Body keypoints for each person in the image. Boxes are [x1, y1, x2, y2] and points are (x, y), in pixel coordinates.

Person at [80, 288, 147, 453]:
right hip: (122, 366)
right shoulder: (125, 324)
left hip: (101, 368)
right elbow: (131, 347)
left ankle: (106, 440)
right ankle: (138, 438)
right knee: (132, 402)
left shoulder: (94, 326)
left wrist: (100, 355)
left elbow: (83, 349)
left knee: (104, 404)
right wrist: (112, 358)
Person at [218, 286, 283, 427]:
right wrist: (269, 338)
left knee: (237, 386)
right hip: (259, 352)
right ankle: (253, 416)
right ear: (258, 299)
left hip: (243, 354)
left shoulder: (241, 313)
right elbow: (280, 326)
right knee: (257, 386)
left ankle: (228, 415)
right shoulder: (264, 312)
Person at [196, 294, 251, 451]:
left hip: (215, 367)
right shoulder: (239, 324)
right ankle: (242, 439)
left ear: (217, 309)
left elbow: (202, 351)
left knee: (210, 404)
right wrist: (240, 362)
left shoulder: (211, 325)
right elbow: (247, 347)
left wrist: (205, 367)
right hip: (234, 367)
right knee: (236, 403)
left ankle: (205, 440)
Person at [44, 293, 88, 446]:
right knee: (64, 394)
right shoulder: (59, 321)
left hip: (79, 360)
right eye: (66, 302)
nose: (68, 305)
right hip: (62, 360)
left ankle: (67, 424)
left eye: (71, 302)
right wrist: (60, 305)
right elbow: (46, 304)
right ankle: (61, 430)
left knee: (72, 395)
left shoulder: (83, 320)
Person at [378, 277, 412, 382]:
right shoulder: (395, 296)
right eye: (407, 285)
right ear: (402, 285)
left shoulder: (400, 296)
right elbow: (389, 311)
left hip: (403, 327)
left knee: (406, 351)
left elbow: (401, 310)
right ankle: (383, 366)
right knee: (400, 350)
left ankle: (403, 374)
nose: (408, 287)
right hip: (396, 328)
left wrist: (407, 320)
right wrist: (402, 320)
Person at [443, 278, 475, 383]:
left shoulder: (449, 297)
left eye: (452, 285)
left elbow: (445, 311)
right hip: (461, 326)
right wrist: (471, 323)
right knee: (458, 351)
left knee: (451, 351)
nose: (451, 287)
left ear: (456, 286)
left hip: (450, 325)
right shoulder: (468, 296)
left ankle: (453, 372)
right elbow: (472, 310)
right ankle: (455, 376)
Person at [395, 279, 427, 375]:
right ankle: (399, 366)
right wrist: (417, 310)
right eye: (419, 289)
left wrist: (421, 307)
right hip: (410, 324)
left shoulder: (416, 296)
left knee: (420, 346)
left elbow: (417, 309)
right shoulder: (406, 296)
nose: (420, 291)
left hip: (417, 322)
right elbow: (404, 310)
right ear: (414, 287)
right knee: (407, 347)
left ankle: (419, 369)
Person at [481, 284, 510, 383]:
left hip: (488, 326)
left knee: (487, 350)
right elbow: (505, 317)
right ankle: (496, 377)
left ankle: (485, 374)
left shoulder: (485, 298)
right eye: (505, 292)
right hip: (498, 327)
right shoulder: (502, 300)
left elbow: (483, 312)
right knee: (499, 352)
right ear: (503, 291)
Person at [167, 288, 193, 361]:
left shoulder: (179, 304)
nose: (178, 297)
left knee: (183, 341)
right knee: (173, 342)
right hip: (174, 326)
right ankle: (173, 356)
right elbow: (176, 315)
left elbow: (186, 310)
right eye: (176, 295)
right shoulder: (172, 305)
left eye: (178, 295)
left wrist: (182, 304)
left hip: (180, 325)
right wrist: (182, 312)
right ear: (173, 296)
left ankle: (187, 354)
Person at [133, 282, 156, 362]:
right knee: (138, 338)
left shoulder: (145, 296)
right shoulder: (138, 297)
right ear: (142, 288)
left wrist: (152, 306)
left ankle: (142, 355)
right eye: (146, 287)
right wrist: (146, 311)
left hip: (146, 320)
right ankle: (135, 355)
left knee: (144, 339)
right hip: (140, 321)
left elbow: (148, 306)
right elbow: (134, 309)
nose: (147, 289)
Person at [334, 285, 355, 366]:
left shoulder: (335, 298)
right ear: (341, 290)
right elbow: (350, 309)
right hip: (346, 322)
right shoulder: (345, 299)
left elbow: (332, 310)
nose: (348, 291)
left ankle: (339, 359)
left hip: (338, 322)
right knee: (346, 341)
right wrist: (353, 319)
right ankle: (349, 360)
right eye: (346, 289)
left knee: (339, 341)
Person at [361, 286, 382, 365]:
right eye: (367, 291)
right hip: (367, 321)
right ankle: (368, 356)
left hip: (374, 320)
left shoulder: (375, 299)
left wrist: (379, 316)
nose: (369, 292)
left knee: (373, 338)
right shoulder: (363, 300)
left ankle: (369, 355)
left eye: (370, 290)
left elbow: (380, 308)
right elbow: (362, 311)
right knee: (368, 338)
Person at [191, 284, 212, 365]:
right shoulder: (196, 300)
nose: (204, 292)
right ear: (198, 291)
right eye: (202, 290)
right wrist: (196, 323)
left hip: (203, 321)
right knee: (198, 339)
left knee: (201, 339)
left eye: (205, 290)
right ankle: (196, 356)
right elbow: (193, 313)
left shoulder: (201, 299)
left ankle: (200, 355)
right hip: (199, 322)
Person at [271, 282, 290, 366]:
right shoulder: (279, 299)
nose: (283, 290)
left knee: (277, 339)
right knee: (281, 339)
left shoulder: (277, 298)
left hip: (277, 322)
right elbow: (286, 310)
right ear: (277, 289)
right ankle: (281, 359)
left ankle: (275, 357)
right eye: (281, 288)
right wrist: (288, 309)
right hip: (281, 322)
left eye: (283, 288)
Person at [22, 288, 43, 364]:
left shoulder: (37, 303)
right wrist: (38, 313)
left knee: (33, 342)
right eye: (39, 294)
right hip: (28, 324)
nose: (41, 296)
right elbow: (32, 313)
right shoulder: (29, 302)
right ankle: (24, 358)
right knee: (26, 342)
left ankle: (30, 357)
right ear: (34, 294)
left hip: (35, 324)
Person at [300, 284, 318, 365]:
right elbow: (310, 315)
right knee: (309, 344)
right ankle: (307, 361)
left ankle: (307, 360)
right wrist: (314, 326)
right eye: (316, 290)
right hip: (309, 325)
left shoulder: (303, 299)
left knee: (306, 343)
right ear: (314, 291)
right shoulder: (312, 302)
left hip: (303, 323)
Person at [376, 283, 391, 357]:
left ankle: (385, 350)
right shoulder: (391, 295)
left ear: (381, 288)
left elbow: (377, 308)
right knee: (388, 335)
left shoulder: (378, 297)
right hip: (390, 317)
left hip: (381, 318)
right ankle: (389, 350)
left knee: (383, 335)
**********
● EXERCISE
Here the job is to transcribe the lines from the first line of the data through the line containing "right wrist: (60, 305)", inclusive, exactly and with nothing else.

● RESPONSE TO THE TASK
Body keypoints for each person in the image. Boxes are [x1, y1, x2, y2] and points are (x, y), in pixel coordinates.

Person at [80, 288, 147, 453]:
right hip: (122, 366)
right shoulder: (125, 324)
left hip: (101, 368)
right elbow: (131, 347)
left ankle: (106, 440)
right ankle: (138, 438)
right knee: (132, 402)
left shoulder: (94, 326)
left wrist: (100, 355)
left elbow: (83, 349)
left knee: (104, 404)
right wrist: (112, 358)
Person at [218, 286, 283, 427]:
right wrist: (269, 338)
left knee: (237, 386)
right hip: (259, 352)
right ankle: (253, 416)
right ear: (258, 299)
left hip: (243, 354)
left shoulder: (241, 313)
right elbow: (280, 326)
right knee: (257, 386)
left ankle: (228, 415)
right shoulder: (264, 312)
Person at [196, 294, 251, 451]:
left hip: (215, 367)
right shoulder: (239, 324)
right ankle: (242, 439)
left ear: (217, 309)
left elbow: (202, 351)
left knee: (210, 404)
right wrist: (240, 362)
left shoulder: (211, 325)
right elbow: (247, 347)
left wrist: (205, 367)
right hip: (234, 367)
right knee: (236, 403)
left ankle: (205, 440)
Person at [44, 293, 88, 446]:
right knee: (64, 394)
right shoulder: (59, 321)
left hip: (79, 360)
right eye: (66, 302)
nose: (68, 305)
right hip: (62, 360)
left ankle: (67, 424)
left eye: (71, 302)
right wrist: (60, 305)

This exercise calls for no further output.